Presto in arrivo una fedina capace di custodire i tuoi segreti - dal numero di carta di credito alla password del cellulare - e di comunicarli a richiesta, evitandoti lo sforzo di memoria.

Un anello per domarli, un anello per trovarli... che cosa? I dati, naturalmente: le decine di password che quotidianamente dimentichiamo, che identificano la nostra carta di credito o l'abbonamento dei mezzi, permettono di accedere al pc o al conto in banca.

 

Si chiama Token l'ultimo dispositivo di wearable technology che custodisce i dati personali e li comunica, via Bluetooth o NFC (la connettività wireless a corto raggio) direttamente al richiedente. Una creazione di Melanie Shapiro, imprenditrice già nota per la creazione di un portafoglio-hardware per bitcoin, Token è integrato con i maggiori sistemi di pagamento online e colossi informatici (Mastercard, Visa, Microsoft, soltanto per citarne alcuni).

Sicurezza. Dotato di un sistema di riconoscimento biometrico che identifica il suo "padrone", Token si disattiva grazie a un sensore ottico non appena è rimosso dalla sua postazione, per poi sbloccarsi di nuovo all'inserimento dell'impronta digitale.

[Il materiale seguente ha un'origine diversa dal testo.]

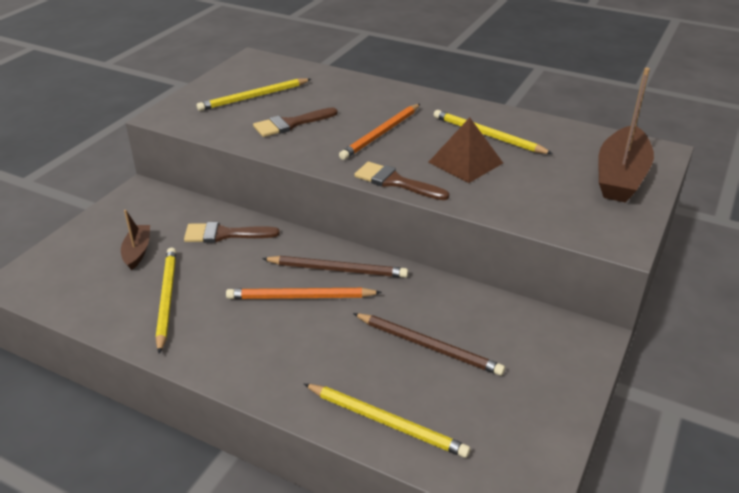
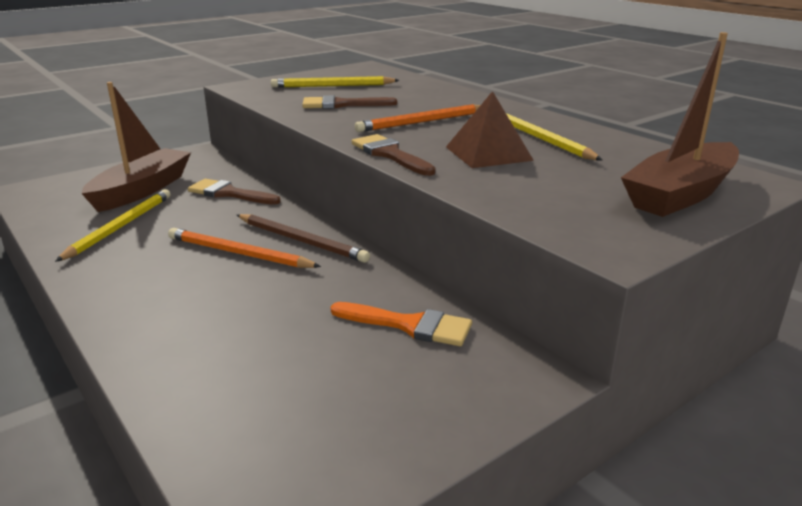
camera: 25 degrees right, 10 degrees down
brown boat [121,210,150,270] -> brown boat [81,82,191,212], size x1.95
yellow pencil [304,384,470,458] -> none
brown pencil [353,313,505,376] -> none
none -> orange brush [331,302,472,346]

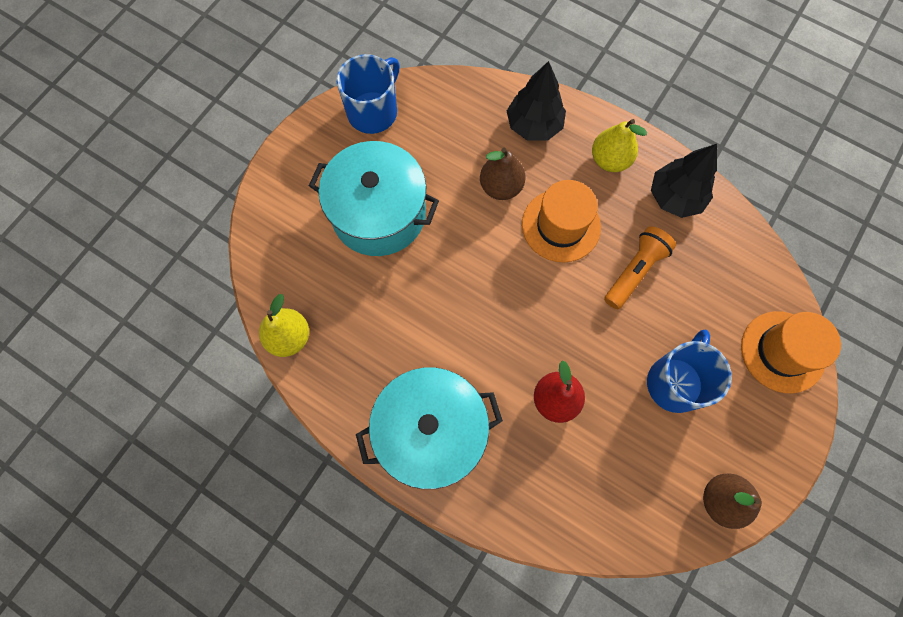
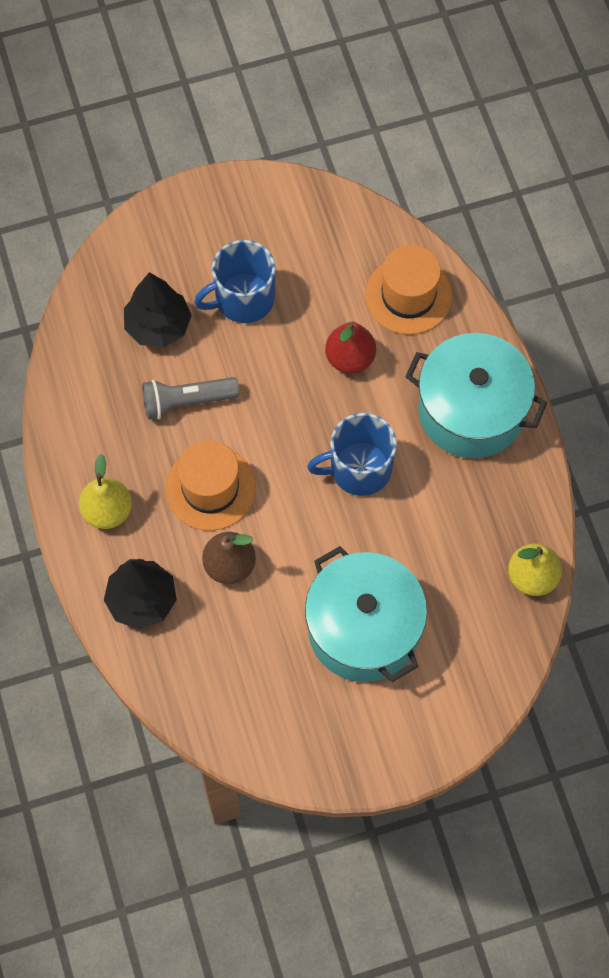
camera: 140 degrees left, 5 degrees down
blue mug [336,54,400,134] -> blue mug moved to [307,413,397,496]
orange flashlight [604,226,676,309] -> grey flashlight [142,377,240,420]
black tree [651,144,717,218] -> black tree moved to [124,272,192,348]
brown pear [703,474,762,529] -> none
orange hat [741,311,841,393] -> orange hat moved to [365,245,452,335]

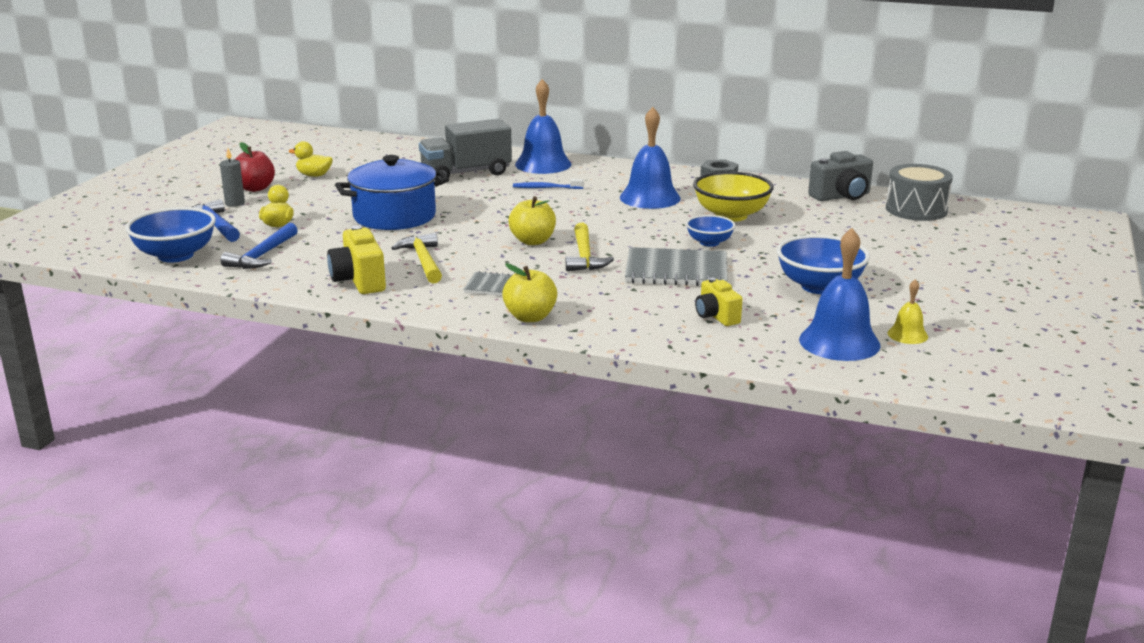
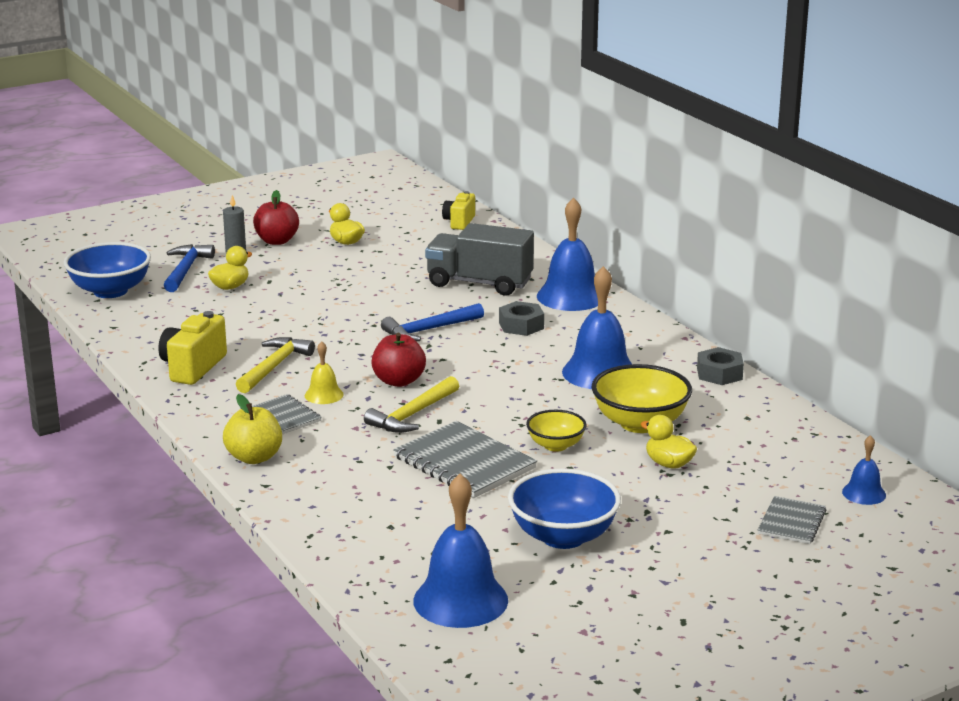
camera: 40 degrees right, 0 degrees up
blue hammer [220,223,298,269] -> blue hammer moved to [381,303,484,341]
blue pot [335,155,449,230] -> none
yellow apple [508,196,556,245] -> red apple [371,333,426,387]
blue toothbrush [513,179,584,189] -> grey nut [499,301,544,336]
blue bowl [686,215,735,247] -> yellow bowl [526,410,587,452]
yellow camera [695,278,742,326] -> yellow camera moved to [442,191,475,230]
grey camera [808,151,873,201] -> none
grey drum [886,164,953,221] -> blue bell [842,435,886,505]
yellow bell [888,279,928,344] -> yellow bell moved to [305,341,344,404]
none -> yellow duck [640,415,697,468]
none -> grey notebook [758,496,826,544]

Una volta indossato trasmette continuamente ogni dato memorizzato: non serve, quindi, scegliere la stringa da inserire, basta avvicinarlo al sistema di pagamento da utilizzare o al tornello da aprire.

Tutto in uno. In una sola giornata Token può pagare un taxi o un caffè, autenticarvi sull'autobus e timbrare il cartellino in ufficio, sbloccare il pc e, in alcuni casi, aprire la porta di casa o far partire la macchina...

 

La carica dura circa 14 giorni e non l'anello non ha bisogno di avere  per funzionare. Attualmente lo si può preordinare online per averlo consegnato (per il momento solo negli USA) a dicembre. La versione base parte dall'equivalente di 220 euro, ma si può arrivare a 350 per quella "passepartout" che apre anche le porte e avvia il motore dell'auto.

 

Ah, se vi state chiedendo di che lega è fatto, è in argento sterlina.